[Dataset entries]
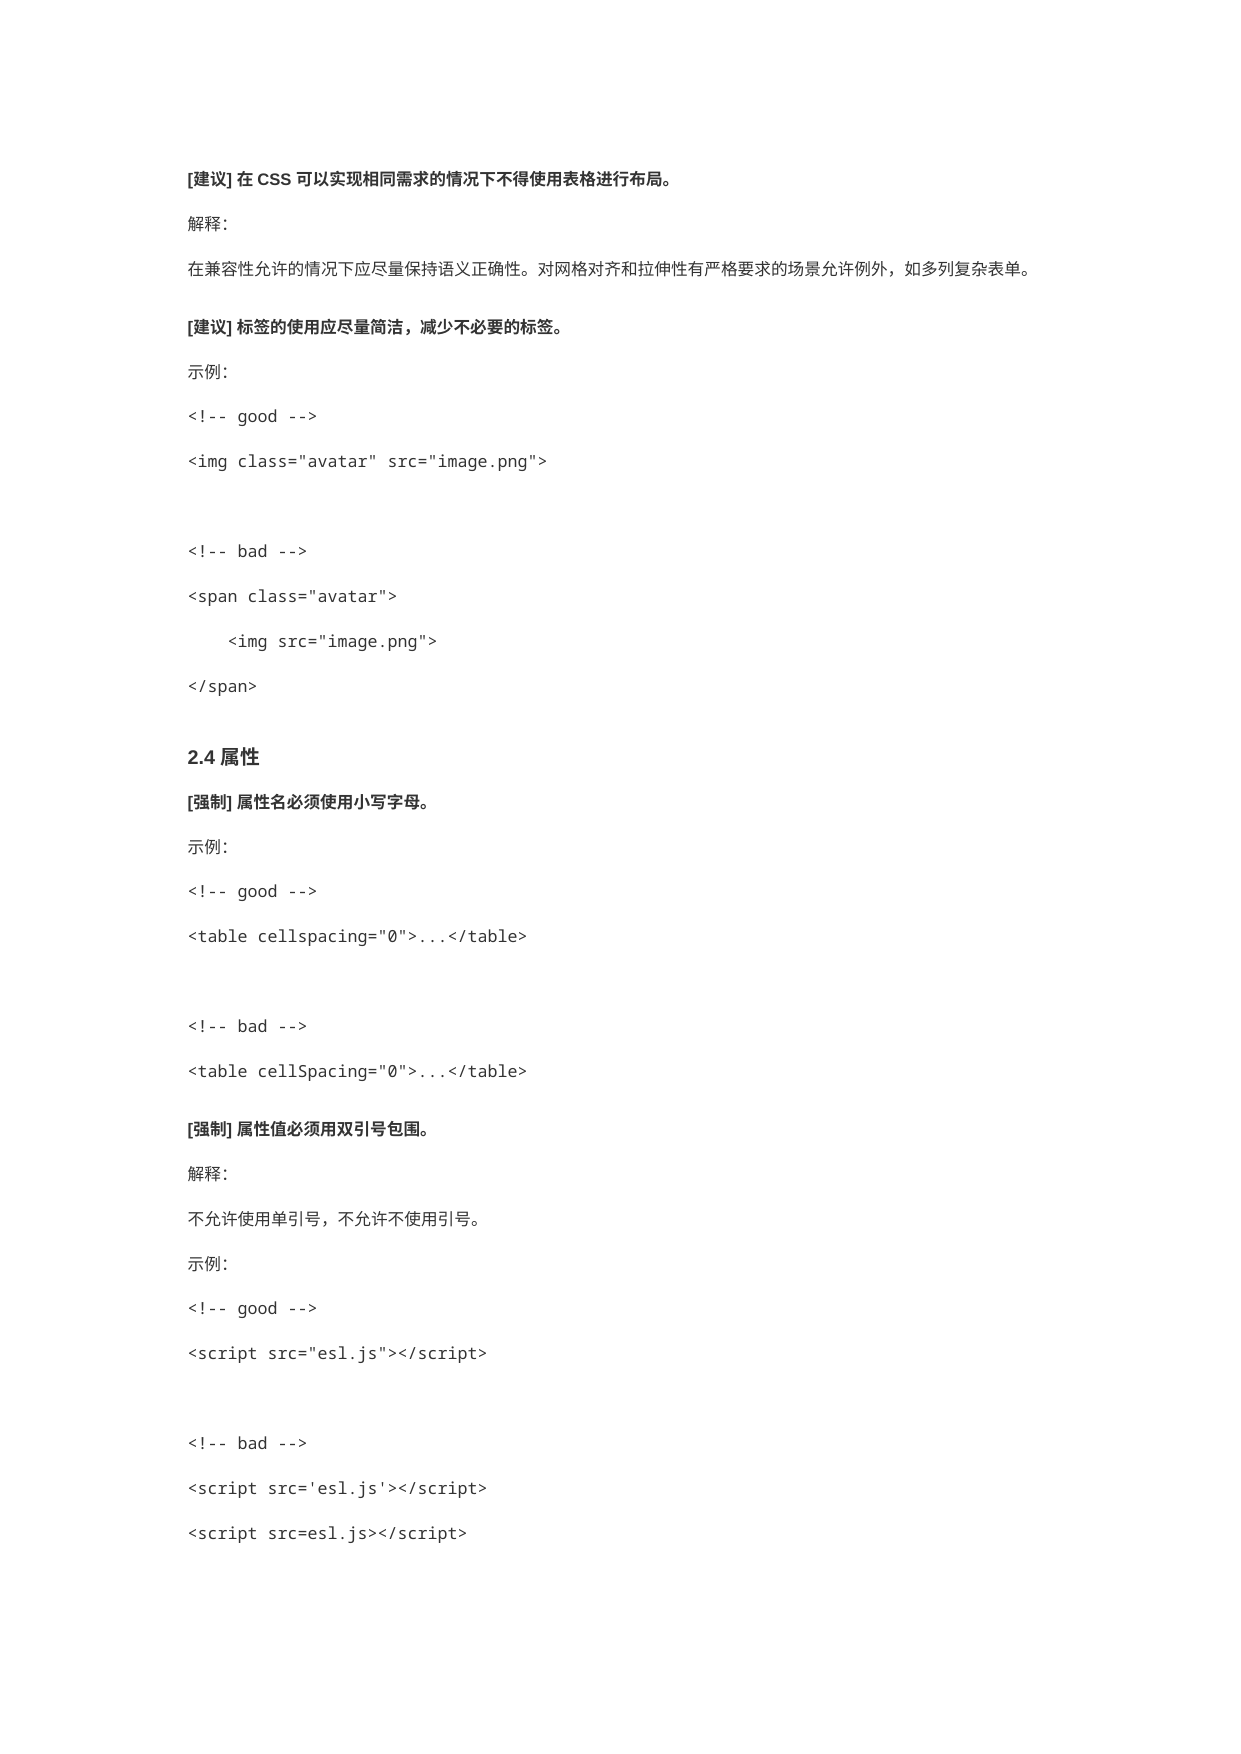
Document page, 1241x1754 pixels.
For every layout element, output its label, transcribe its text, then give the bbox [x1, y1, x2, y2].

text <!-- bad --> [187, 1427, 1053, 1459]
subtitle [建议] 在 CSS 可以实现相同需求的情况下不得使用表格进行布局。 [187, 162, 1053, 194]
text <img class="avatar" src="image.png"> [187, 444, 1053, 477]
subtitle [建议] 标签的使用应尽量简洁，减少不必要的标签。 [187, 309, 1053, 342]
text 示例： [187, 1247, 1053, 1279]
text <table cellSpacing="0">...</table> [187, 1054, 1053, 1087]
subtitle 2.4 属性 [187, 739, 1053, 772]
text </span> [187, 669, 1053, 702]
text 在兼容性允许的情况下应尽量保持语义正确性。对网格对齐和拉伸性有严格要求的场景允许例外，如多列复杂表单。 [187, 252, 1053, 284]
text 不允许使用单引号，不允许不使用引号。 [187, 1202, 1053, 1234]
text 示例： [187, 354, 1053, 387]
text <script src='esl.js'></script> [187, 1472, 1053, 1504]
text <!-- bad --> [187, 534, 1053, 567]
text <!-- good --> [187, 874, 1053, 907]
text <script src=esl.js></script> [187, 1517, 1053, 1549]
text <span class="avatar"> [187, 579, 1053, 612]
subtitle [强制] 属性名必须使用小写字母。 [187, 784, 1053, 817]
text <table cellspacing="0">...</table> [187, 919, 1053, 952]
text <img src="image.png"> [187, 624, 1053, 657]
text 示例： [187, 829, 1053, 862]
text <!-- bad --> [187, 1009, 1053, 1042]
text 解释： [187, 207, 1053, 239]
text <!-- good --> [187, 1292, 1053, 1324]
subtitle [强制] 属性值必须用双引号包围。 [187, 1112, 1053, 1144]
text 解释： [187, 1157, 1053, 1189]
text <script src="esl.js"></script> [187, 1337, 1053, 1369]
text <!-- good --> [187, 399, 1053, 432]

WORK REQUEST ▸
Reproduce every line from the entries that holds the word "subtitle".

SOLUTION FOR THIS EXERCISE ▸
subtitle [建议] 在 CSS 可以实现相同需求的情况下不得使用表格进行布局。 [187, 162, 1053, 194]
subtitle [建议] 标签的使用应尽量简洁，减少不必要的标签。 [187, 309, 1053, 342]
subtitle 2.4 属性 [187, 739, 1053, 772]
subtitle [强制] 属性名必须使用小写字母。 [187, 784, 1053, 817]
subtitle [强制] 属性值必须用双引号包围。 [187, 1112, 1053, 1144]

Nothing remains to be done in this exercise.